**WHAT IS REQUIRED**
Copy out every line from the records that includes "inputs".

━━━ INFORMATION SHOWN ━━━

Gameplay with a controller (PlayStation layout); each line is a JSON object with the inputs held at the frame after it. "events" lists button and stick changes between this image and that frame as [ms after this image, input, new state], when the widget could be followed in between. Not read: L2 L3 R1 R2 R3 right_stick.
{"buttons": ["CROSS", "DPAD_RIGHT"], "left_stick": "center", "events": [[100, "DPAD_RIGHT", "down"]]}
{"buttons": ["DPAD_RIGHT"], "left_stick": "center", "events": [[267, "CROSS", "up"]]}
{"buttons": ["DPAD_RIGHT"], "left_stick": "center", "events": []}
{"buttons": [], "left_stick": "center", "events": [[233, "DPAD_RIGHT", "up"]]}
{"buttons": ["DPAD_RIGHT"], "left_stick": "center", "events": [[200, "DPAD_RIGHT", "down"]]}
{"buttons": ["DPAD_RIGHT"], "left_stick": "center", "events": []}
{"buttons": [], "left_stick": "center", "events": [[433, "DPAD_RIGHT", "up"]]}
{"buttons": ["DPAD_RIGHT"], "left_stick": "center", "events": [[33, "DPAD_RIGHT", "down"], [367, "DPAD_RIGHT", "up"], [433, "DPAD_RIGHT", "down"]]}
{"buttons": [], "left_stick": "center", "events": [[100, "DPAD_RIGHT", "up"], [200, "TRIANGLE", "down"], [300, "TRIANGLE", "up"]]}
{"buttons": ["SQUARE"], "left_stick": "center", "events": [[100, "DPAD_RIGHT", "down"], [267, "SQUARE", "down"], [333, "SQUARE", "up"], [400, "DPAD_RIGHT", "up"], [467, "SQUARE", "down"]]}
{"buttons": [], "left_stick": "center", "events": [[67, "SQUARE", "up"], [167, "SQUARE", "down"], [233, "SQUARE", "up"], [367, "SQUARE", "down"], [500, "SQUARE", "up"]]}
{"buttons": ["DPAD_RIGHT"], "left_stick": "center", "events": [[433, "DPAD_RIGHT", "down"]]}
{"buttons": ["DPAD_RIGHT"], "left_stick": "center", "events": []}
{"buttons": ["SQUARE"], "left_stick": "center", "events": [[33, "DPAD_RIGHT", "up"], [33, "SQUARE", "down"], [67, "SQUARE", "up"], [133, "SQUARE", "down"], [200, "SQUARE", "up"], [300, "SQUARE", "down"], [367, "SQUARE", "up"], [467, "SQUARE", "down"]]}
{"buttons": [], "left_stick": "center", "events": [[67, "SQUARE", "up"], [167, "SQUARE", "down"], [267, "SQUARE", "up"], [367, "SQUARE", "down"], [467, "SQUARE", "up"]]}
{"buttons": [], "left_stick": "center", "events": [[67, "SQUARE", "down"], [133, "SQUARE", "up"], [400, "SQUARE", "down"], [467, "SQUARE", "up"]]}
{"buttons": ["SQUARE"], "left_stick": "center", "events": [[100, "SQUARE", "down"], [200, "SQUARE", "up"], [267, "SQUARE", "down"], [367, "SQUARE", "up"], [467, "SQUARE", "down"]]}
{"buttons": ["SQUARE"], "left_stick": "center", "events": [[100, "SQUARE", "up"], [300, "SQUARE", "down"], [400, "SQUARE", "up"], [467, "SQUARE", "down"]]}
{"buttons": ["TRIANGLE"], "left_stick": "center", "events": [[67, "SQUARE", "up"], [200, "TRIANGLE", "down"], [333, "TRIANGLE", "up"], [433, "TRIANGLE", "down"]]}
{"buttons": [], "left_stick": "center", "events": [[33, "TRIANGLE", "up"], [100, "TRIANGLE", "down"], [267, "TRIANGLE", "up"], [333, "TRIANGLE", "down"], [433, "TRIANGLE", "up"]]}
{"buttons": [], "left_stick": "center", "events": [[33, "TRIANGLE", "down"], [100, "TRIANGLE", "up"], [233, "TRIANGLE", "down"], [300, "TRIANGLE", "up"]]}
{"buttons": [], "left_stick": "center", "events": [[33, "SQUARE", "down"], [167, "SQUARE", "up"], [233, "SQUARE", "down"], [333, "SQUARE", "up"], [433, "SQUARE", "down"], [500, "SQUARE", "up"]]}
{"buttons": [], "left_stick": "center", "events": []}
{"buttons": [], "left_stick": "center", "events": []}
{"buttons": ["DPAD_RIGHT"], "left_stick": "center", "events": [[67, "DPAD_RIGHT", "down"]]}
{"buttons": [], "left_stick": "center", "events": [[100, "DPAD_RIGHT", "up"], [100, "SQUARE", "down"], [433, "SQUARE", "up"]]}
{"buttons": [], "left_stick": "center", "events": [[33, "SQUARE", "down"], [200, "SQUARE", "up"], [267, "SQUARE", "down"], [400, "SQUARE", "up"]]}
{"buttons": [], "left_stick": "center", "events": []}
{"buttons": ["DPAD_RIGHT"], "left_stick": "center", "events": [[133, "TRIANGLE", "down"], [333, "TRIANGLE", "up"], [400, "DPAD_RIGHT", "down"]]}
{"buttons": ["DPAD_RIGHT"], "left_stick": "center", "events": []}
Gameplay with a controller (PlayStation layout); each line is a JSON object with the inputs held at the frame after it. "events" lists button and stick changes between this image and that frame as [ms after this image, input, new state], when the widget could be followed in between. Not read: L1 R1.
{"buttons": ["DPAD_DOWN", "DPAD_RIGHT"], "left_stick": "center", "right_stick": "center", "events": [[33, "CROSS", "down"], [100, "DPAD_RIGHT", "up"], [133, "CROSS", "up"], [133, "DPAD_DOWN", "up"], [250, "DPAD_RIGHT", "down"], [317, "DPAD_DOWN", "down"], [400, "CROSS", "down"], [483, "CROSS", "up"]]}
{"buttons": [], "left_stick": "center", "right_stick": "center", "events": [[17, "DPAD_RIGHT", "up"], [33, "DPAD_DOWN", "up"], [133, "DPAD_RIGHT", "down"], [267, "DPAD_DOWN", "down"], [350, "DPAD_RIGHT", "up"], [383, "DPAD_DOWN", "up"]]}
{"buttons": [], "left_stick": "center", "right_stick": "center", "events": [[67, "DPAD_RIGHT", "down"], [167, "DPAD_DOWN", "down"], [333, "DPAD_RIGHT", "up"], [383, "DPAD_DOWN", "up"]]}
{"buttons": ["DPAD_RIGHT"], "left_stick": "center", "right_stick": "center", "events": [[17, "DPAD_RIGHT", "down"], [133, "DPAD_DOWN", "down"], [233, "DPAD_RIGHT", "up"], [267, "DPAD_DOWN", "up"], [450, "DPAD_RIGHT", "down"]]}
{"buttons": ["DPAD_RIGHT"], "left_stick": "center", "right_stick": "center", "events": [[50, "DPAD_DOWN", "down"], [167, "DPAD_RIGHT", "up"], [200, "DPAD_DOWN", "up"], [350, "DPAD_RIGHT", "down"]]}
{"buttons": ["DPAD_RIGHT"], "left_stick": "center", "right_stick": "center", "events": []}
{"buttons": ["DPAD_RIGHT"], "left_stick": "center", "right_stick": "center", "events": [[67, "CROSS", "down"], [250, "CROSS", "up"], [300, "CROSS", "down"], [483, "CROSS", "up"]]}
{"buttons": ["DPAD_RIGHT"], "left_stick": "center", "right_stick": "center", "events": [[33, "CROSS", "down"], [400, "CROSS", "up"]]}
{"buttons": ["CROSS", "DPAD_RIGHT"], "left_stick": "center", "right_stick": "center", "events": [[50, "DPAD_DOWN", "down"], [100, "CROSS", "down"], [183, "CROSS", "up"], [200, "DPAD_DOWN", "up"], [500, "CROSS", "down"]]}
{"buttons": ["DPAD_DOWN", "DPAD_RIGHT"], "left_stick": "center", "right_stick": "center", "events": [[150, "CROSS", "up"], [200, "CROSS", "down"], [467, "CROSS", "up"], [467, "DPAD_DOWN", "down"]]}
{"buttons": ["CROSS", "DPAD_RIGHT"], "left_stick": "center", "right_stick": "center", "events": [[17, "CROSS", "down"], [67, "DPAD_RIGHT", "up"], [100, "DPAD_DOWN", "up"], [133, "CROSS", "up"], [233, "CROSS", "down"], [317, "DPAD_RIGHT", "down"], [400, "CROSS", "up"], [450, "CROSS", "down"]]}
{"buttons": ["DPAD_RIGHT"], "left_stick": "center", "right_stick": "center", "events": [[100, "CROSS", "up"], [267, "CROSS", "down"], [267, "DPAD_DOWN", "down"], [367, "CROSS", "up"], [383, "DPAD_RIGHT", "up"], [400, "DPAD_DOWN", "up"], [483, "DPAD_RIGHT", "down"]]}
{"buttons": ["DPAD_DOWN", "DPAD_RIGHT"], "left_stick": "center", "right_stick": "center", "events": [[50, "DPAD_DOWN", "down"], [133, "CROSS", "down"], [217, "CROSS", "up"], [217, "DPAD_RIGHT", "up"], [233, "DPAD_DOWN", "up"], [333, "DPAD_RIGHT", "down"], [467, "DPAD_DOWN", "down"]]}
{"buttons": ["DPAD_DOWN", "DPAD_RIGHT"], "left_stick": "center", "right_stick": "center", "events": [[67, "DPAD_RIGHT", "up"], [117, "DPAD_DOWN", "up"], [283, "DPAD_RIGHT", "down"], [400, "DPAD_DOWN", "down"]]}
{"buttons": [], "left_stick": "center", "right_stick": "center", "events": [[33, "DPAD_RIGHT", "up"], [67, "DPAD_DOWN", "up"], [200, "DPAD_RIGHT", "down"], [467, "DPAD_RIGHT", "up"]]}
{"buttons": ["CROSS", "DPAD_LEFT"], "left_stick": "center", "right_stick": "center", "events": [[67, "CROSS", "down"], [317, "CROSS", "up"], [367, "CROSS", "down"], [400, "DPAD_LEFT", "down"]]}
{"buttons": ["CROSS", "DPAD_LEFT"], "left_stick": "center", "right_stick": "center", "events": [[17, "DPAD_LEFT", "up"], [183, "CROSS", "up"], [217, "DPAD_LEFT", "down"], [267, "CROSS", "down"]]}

━━━

**REPLY TO THE EXERCISE**
Gameplay with a controller (PlayStation layout); each line is a JSON object with the inputs held at the frame after it. "events" lists button and stick changes between this image and that frame as [ms after this image, input, new state], when the widget could be followed in between. Not read: L2 L3 R1 R2 R3 right_stick.
Gameplay with a controller (PlayStation layout); each line is a JSON object with the inputs held at the frame after it. "events" lists button and stick changes between this image and that frame as [ms after this image, input, new state], when the widget could be followed in between. Not read: L1 R1.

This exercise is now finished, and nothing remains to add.